TASK DIRECTIONS ▸ Rewrite the lines below with every "What is the" replaced by "Find the", changing nothing else, and omit the pictures from your answer.
════════════════
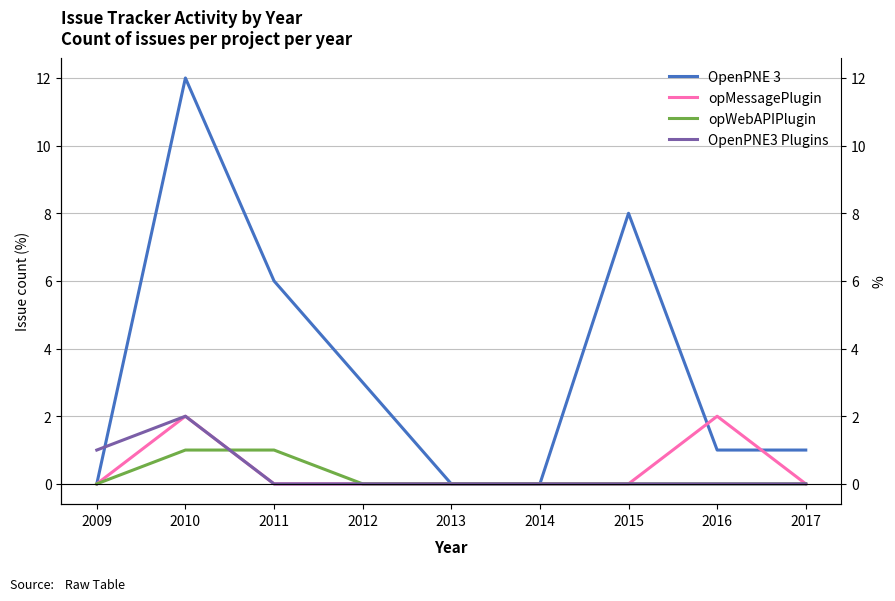

True or false: OpenPNE3 Plugins and opWebAPIPlugin intersect in this chart.

True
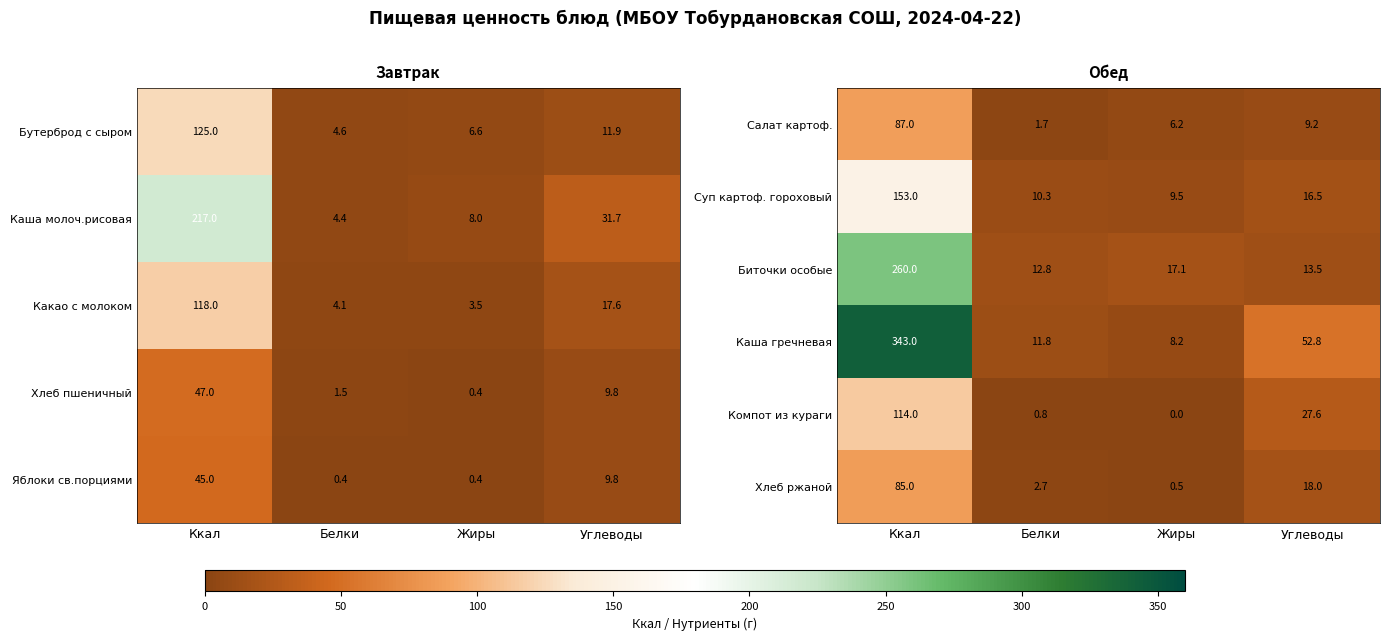

What is the difference between the Суп картоф. гороховый values at Ккал and Белки?

142.7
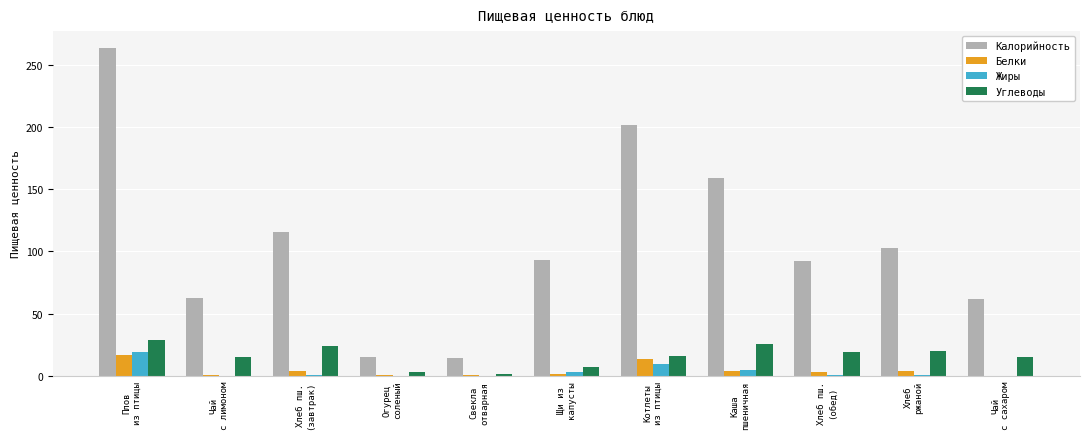

What value does the Жиры series have at Чай
с сахаром?

0.1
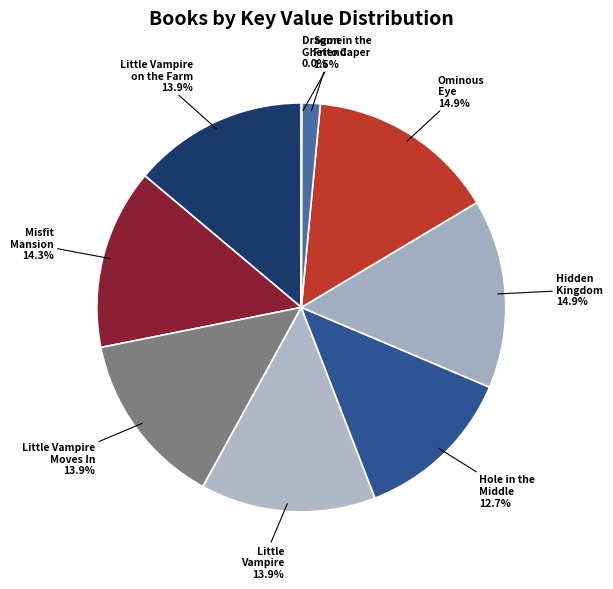

Is there any slice that represents more than half of the pie?

No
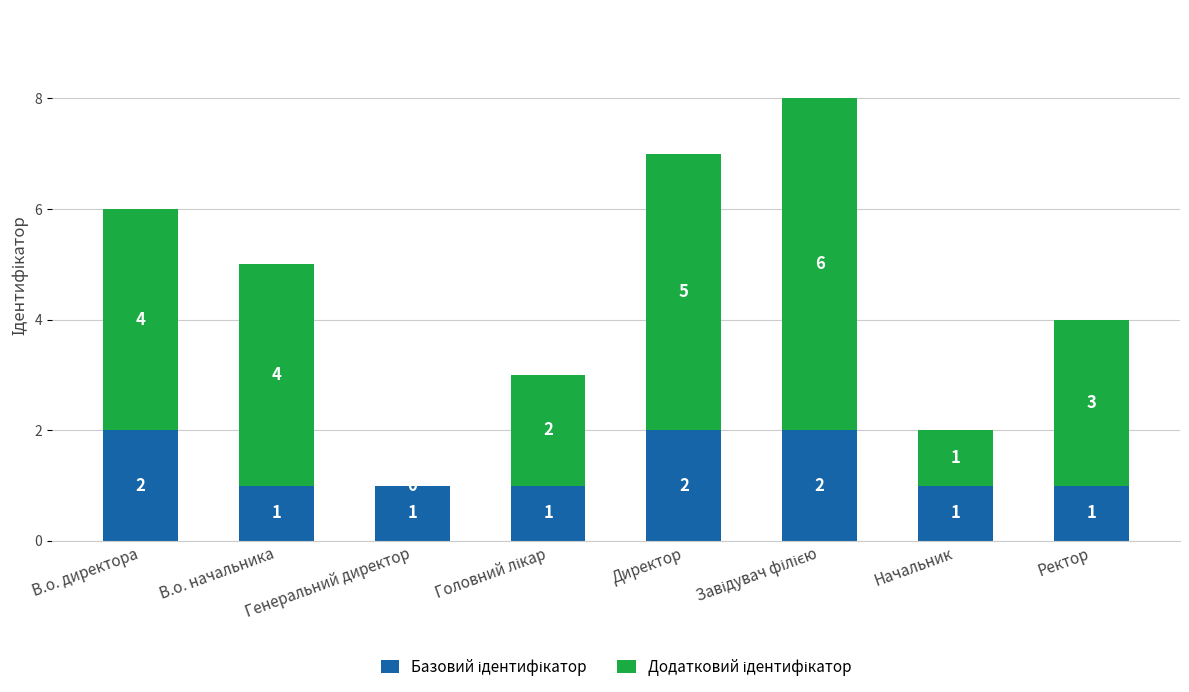

What is the total value across all series at В.о. директора?

6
════════════════
RESULT OF THIS TASK ▸
True or false: OpenPNE3 Plugins and opWebAPIPlugin intersect in this chart.

True

Find the difference between the Суп картоф. гороховый values at Ккал and Белки?

142.7

What value does the Жиры series have at Чай
с сахаром?

0.1

Is there any slice that represents more than half of the pie?

No

Find the total value across all series at В.о. директора?

6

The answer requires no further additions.